In the records below, find the line that contains "디스크 기반 스토리지는", then write out that line and each one after it exactly, up to and including the last.

──────── Given entries

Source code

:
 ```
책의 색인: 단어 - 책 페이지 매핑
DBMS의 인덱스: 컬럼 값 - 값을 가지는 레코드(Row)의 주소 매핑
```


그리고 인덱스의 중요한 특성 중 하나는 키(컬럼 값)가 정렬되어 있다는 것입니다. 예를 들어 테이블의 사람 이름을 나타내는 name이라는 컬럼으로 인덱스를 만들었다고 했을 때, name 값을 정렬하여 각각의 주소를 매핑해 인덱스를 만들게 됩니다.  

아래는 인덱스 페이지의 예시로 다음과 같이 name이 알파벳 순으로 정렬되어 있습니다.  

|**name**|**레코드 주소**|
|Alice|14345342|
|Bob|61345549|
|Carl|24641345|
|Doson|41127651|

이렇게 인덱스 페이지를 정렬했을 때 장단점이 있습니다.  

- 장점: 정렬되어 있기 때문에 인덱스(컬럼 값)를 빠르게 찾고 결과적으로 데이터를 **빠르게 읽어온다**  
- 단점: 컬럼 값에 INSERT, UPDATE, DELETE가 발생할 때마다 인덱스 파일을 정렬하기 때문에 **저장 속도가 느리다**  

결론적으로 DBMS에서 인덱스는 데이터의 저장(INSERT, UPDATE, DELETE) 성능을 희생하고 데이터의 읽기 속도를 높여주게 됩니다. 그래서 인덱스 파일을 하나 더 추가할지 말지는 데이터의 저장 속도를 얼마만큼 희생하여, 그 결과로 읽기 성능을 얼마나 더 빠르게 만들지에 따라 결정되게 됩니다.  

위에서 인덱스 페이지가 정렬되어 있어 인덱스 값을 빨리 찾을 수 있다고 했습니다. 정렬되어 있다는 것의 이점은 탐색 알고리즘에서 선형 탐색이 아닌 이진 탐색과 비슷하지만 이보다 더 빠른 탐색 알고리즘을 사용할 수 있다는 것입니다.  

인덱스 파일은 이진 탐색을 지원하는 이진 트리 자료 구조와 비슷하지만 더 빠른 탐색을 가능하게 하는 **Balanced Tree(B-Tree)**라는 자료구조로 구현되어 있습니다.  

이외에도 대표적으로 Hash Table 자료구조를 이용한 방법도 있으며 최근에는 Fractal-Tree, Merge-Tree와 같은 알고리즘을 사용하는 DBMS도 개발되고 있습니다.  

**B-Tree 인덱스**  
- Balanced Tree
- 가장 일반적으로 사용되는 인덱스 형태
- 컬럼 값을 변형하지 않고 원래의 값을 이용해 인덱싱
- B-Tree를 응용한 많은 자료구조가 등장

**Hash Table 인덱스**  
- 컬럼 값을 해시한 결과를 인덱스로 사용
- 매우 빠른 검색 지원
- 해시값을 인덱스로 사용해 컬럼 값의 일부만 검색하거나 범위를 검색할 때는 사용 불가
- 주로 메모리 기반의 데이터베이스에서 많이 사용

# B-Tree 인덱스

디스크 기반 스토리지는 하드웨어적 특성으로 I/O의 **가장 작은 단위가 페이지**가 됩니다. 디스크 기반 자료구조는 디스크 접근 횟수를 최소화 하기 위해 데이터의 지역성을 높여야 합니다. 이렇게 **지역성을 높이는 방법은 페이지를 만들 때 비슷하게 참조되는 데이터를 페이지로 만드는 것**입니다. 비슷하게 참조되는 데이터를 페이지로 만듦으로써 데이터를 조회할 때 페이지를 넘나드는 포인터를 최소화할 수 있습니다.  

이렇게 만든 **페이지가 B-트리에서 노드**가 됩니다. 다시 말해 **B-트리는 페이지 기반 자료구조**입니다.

────────────────

§ **Your response**:
디스크 기반 스토리지는 하드웨어적 특성으로 I/O의 **가장 작은 단위가 페이지**가 됩니다. 디스크 기반 자료구조는 디스크 접근 횟수를 최소화 하기 위해 데이터의 지역성을 높여야 합니다. 이렇게 **지역성을 높이는 방법은 페이지를 만들 때 비슷하게 참조되는 데이터를 페이지로 만드는 것**입니다. 비슷하게 참조되는 데이터를 페이지로 만듦으로써 데이터를 조회할 때 페이지를 넘나드는 포인터를 최소화할 수 있습니다.  

이렇게 만든 **페이지가 B-트리에서 노드**가 됩니다. 다시 말해 **B-트리는 페이지 기반 자료구조**입니다.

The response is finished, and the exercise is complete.